Product Design

April 1, 2019

/ business & Agile

Data Warehouse or Big data? - which one is better for your business?

Jakub Maślanka

Data Warehouse (DT) is one of the most interesting forms of large data sets usage which furthermore is on the advanced level of practical implementation. Unlike many Big Data solutions, it has a relatively long history and its dynamic growth is driven by real business needs. Among common services I took a closer look at Amazon Redshift and in this article I will present the examples of integration with Python to create basic reporting features.

What’s a Data Warehouse? 

Data Warehouse is an advanced relational database providing an insight into a company’s performance through historical data from different sources - apps, systems, and others. They’ve been designed to enable not only to store massive volumes of data but also (or even above all) analyzing them and presenting the results in an intelligible, user-friendly way

Although the history of data warehouse goes back to the ‘70s, it has taken a decade to establish first advanced works of commercial introduction. But from that moment DT development sped up and there’s been created a lot of schemes like star, snowflake, galaxy or constellation supporting the most effective use of information contained in data warehouses’ structures (dimensions, measures and facts tables). Of course, we need to remember that a DT on its own is just an extensive database with a specific architecture simplifying analysis but only after ETL - Extract, Transform, Load process implementation. 

Data warehouses vs Big Data 

The level of alignment and restrictions imposed to deliver clear and proper conclusions from data analysis are the main aspects differing Data Warehouses from Big Data. The clue of this disparity lies in the type of used information. In the traditional approach DT storages company’s internal data, which because of their quality and credibility, empower to perform a relatively factual analysis. The problem shows up in case of processing and researching non-standard information. And most of the data coming from the outside of a company is untypical but enabling to e.g. study changing consumers’ preferences. The level of their complexity complicates the research and translating the conclusions into specific business models. This is the moment when Big Data solutions come to rescue. However, they are generally more advanced and much more expensive so only the biggest players can afford to implement them. And we need to point out that with a current level of DTs’ development, most companies are able to use them and to gain a huge and valuable knowledge provided by their features. 

  Big Data  Data Warehouse 
Concept The technology of researching massive, heterogeneous, and unstructured databases. A database with a specific architecture adjusted to the goal of its usage and the topic it concerns.
Level of development A relatively new concept which has been developed for about 20 years.  The beginnings of implementation rich to ’80s.

# # # # #

Set of tasks -
1. Which service does the data warehouse article examine for integration with Python?
2. Decide whether each statement agrees with the data warehouse article, and support each yes or no with the deciding words quoted from it. (a) Big Data solutions are generally cheaper than data warehouses. (b) Star and snowflake are among the schemes named. (c) A data warehouse simplifies analysis only after the ETL process is implemented.
3. From the data warehouse article, return the passage starting with "April 1, 2019" and going on through "a Data Warehouse?".

Information supplied -
# # # # #

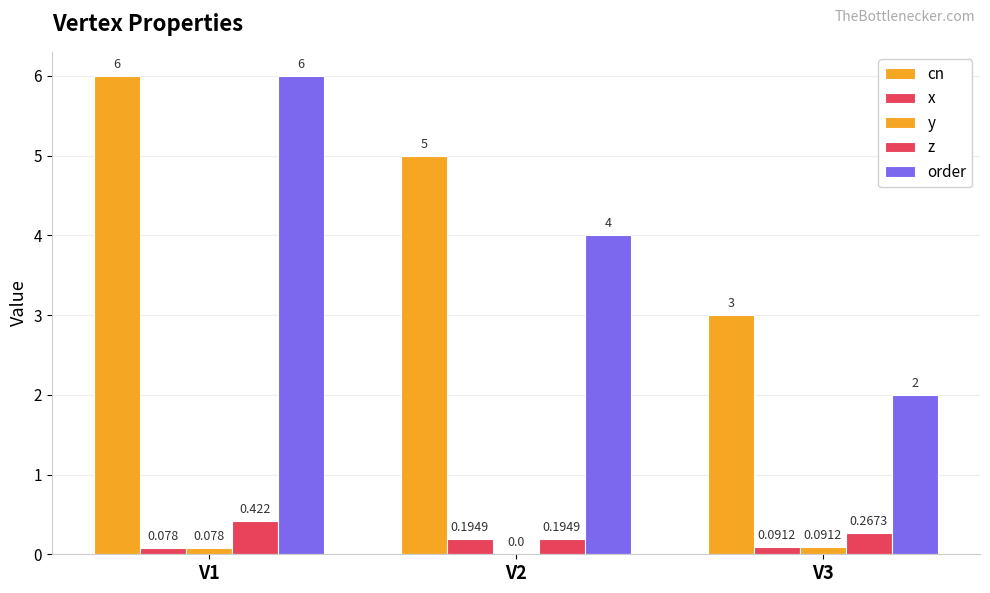

What is the difference between the maximum and minimum values in the y series?

0.1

# # # # #

Answers to this exercise -
1. Amazon Redshift

2.
(a) No: "they are generally more advanced and much more expensive so only the biggest players can afford to implement them"
(b) Yes: "there’s been created a lot of schemes like star, snowflake, galaxy or constellation"
(c) Yes: "simplifying analysis but only after ETL - Extract, Transform, Load process implementation"

3.
April 1, 2019

/ business & Agile

Data Warehouse or Big data? - which one is better for your business?

Jakub Maślanka

Data Warehouse (DT) is one of the most interesting forms of large data sets usage which furthermore is on the advanced level of practical implementation. Unlike many Big Data solutions, it has a relatively long history and its dynamic growth is driven by real business needs. Among common services I took a closer look at Amazon Redshift and in this article I will present the examples of integration with Python to create basic reporting features.

What’s a Data Warehouse?